- Dataset items:
>>>>>

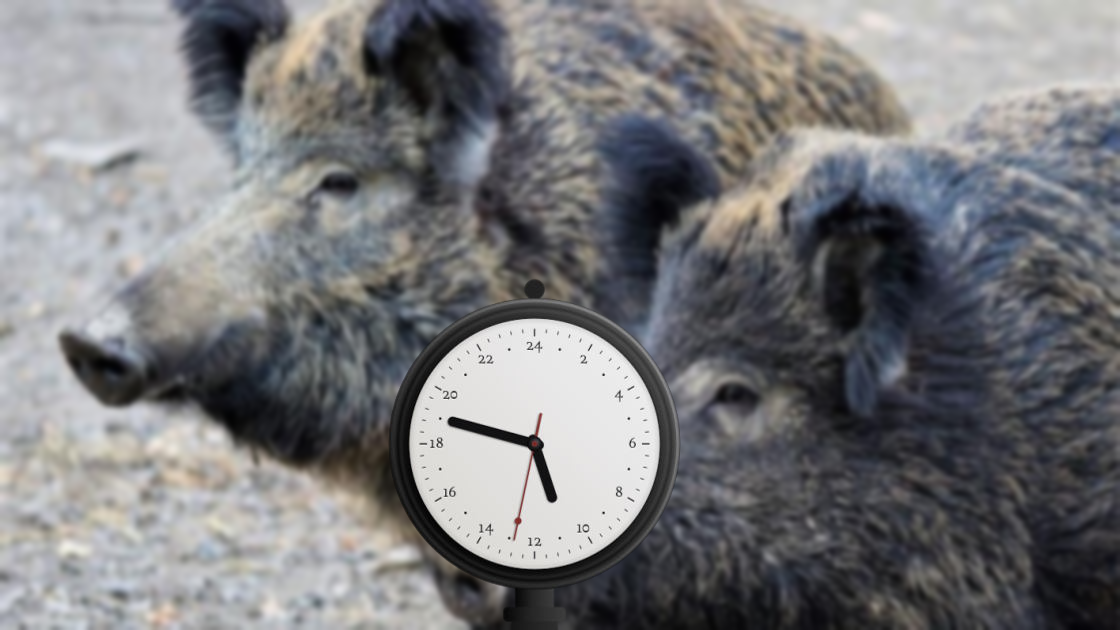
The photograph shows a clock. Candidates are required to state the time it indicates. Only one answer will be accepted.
10:47:32
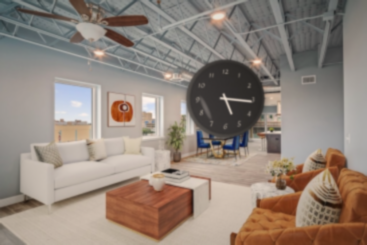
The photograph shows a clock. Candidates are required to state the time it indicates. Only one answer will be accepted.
5:16
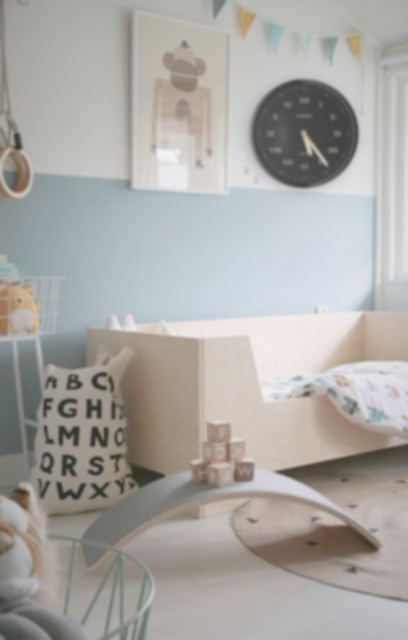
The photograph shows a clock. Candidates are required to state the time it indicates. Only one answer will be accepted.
5:24
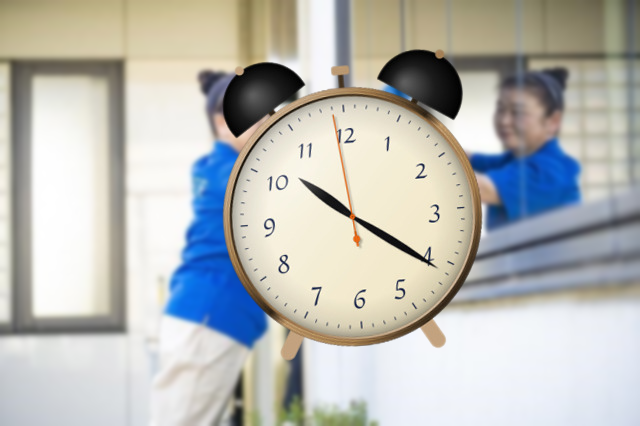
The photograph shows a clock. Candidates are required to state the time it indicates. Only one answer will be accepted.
10:20:59
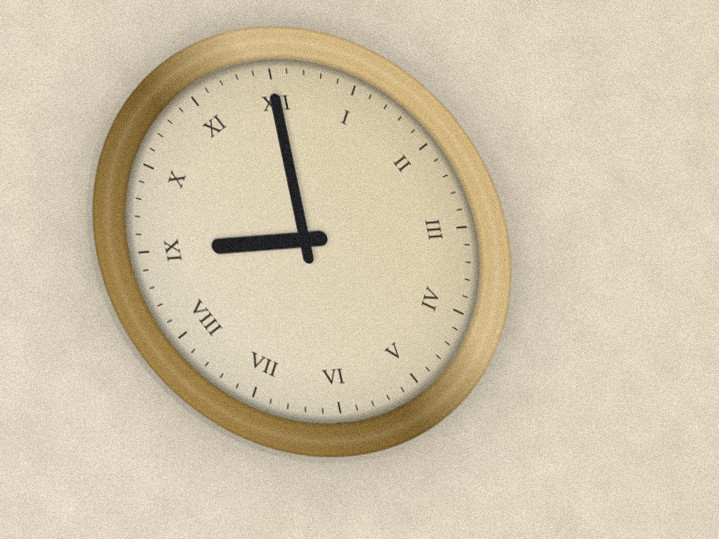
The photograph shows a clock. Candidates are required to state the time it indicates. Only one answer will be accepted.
9:00
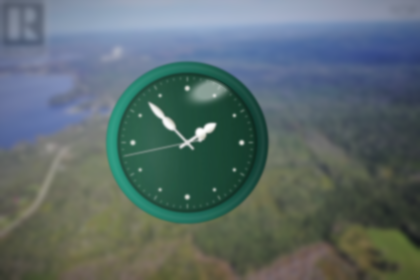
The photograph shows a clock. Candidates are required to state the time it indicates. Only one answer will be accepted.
1:52:43
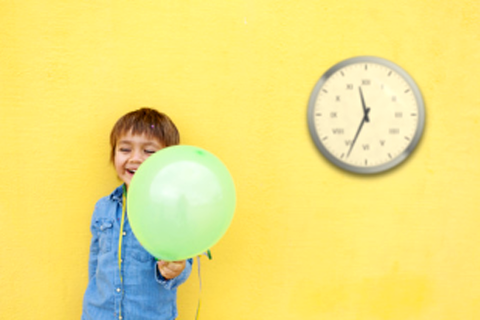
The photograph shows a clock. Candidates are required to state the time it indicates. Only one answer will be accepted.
11:34
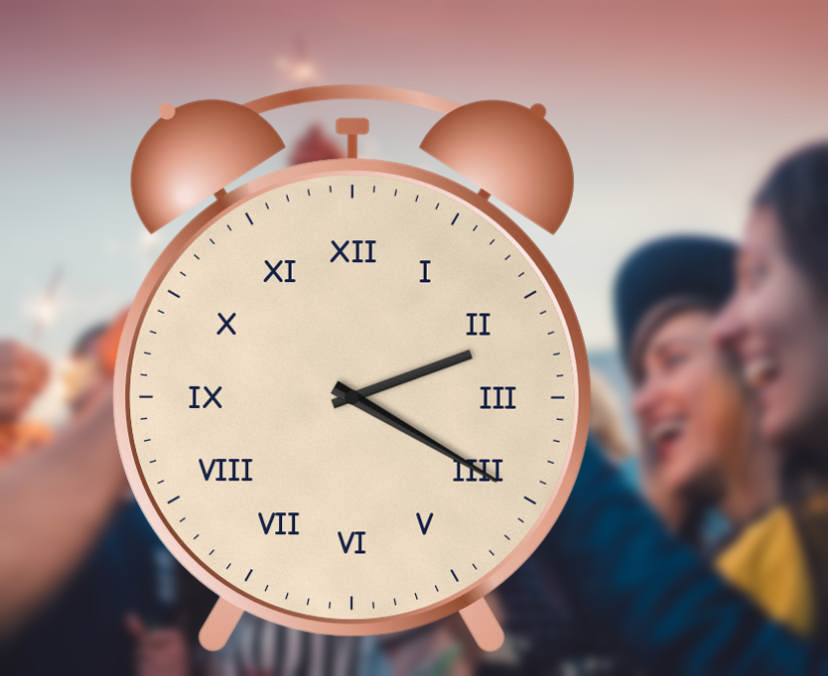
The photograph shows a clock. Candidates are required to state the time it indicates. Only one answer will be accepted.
2:20
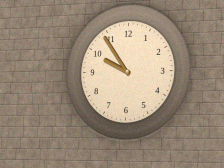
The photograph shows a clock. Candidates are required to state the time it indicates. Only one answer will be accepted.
9:54
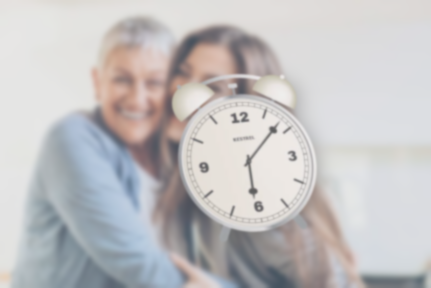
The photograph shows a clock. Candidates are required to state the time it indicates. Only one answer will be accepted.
6:08
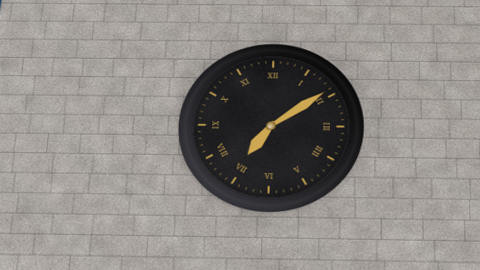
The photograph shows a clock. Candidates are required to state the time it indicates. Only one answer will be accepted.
7:09
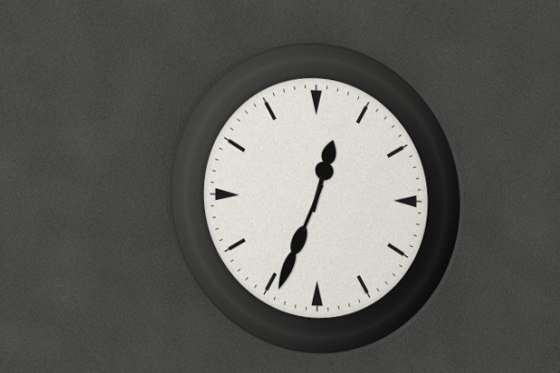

<<<<<

- INSTRUCTION: Turn every line of the listing above into a Markdown table with the columns Row and Line, numbering each row and skipping blank lines. Leave the pictures out of the table.

- FULL OUTPUT:
| Row | Line |
|---|---|
| 1 | The photograph shows a clock. Candidates are required to state the time it indicates. Only one answer will be accepted. |
| 2 | 10:47:32 |
| 3 | The photograph shows a clock. Candidates are required to state the time it indicates. Only one answer will be accepted. |
| 4 | 5:16 |
| 5 | The photograph shows a clock. Candidates are required to state the time it indicates. Only one answer will be accepted. |
| 6 | 5:24 |
| 7 | The photograph shows a clock. Candidates are required to state the time it indicates. Only one answer will be accepted. |
| 8 | 10:20:59 |
| 9 | The photograph shows a clock. Candidates are required to state the time it indicates. Only one answer will be accepted. |
| 10 | 9:00 |
| 11 | The photograph shows a clock. Candidates are required to state the time it indicates. Only one answer will be accepted. |
| 12 | 1:52:43 |
| 13 | The photograph shows a clock. Candidates are required to state the time it indicates. Only one answer will be accepted. |
| 14 | 11:34 |
| 15 | The photograph shows a clock. Candidates are required to state the time it indicates. Only one answer will be accepted. |
| 16 | 2:20 |
| 17 | The photograph shows a clock. Candidates are required to state the time it indicates. Only one answer will be accepted. |
| 18 | 9:54 |
| 19 | The photograph shows a clock. Candidates are required to state the time it indicates. Only one answer will be accepted. |
| 20 | 6:08 |
| 21 | The photograph shows a clock. Candidates are required to state the time it indicates. Only one answer will be accepted. |
| 22 | 7:09 |